Bisnis.com, JAKARTA -- Produsen semen dalam negeri meningkatkan efisiensi di tengah kondisi kelebihan pasokan. Sepanjang tahun lalu, oversupply mencapai 34 juta ton.
David Halim, Corporate Finance Manager PT Indocement Tunggal Prakarsa Tbk., mengatakan dalam menghadapi kondisi tersebut, perseroan fokus untuk mempertahankan daya saing ke pasar.
"Beberapa caranya adalah dengan mengaktifkan plant yang paling efisien hingga menempatkan terminal-terminal strategis baru," ujarnya, Minggu (25/3/2018).
Pabrik terbaru yang dioperasikan adalah P14 dengan kapasitas sebesar 4,4 juta ton di Citeureup. Lini produksi ini disebutkan mampu menghemat US$7-US$8 per ton.

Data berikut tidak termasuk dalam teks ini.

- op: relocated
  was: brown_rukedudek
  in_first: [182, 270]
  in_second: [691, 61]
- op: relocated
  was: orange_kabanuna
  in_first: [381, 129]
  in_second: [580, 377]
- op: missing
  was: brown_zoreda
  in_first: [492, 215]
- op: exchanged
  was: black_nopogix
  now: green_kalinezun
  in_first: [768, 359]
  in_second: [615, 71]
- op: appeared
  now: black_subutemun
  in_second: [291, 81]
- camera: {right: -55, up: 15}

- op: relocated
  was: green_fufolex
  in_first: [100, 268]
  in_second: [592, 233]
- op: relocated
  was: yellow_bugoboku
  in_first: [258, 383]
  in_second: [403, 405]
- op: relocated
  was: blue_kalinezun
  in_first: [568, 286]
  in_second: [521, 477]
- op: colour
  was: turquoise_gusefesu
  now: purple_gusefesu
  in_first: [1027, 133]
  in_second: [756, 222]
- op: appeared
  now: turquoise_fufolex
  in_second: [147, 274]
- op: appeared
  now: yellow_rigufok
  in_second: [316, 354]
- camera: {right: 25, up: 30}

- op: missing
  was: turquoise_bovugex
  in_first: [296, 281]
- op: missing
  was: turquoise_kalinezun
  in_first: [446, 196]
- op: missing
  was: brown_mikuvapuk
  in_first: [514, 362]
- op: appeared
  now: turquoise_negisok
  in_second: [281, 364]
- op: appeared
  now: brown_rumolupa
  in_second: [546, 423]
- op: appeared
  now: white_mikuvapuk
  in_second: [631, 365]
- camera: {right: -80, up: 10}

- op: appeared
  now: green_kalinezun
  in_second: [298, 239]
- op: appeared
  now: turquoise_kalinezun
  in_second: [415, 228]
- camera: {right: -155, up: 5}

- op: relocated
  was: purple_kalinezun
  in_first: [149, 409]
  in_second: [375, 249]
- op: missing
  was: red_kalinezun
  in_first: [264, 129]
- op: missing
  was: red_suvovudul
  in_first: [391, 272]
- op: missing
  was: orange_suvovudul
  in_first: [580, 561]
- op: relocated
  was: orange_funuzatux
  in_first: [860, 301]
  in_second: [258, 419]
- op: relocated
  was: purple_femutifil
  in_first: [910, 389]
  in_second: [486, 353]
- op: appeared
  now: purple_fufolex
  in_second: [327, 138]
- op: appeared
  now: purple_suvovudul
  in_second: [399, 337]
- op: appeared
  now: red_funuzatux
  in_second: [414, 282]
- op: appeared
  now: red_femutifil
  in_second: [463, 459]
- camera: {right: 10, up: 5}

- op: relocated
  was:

Menurut David, selain skala ekonomis dari pabrik baru, teknologi pembakaran juga lebih canggih sehingga lebih efisien. Selain itu, emiten dengan kode saham INTP ini juga membangun dua terminal yang berada di Palembang dan Lampung Selatan.
Pada Maret 2018, terminal yang berada di Palembang memulai proses commissioning. Sementara itu, terminal yang berada di Lampung Selatan masih dalam pembangunan dan ditargetkan mulai beroperasi pada kuartal III/2018.
"Terminal strategis tersebut memang menekan biaya logistik, kami bisa kirim dalam bentuk curah dan dikemas di sana. Namun, yang terpenting, juga menjamin pasokan kami di daerah sekitarnya," jelas David.
Perseroan juga bakal meningkatkan ekspor clinker dan semen keluar negeri selama kondisi oversupply masih terjadi. Sepanjang tahun lalu, penjualan ekspor perseroan tercatat sebesar 164.000 ton, sedangkan penjualan dalam negeri sebanyak 17,74 juta ton.
Semen Indonesia Grup juga banyak melakukan efisiensi pada sektor energi karena menjadi beban operasi yang paling besar, yaitu 25%, diikuti oleh penggunaan listrik dan transportasi.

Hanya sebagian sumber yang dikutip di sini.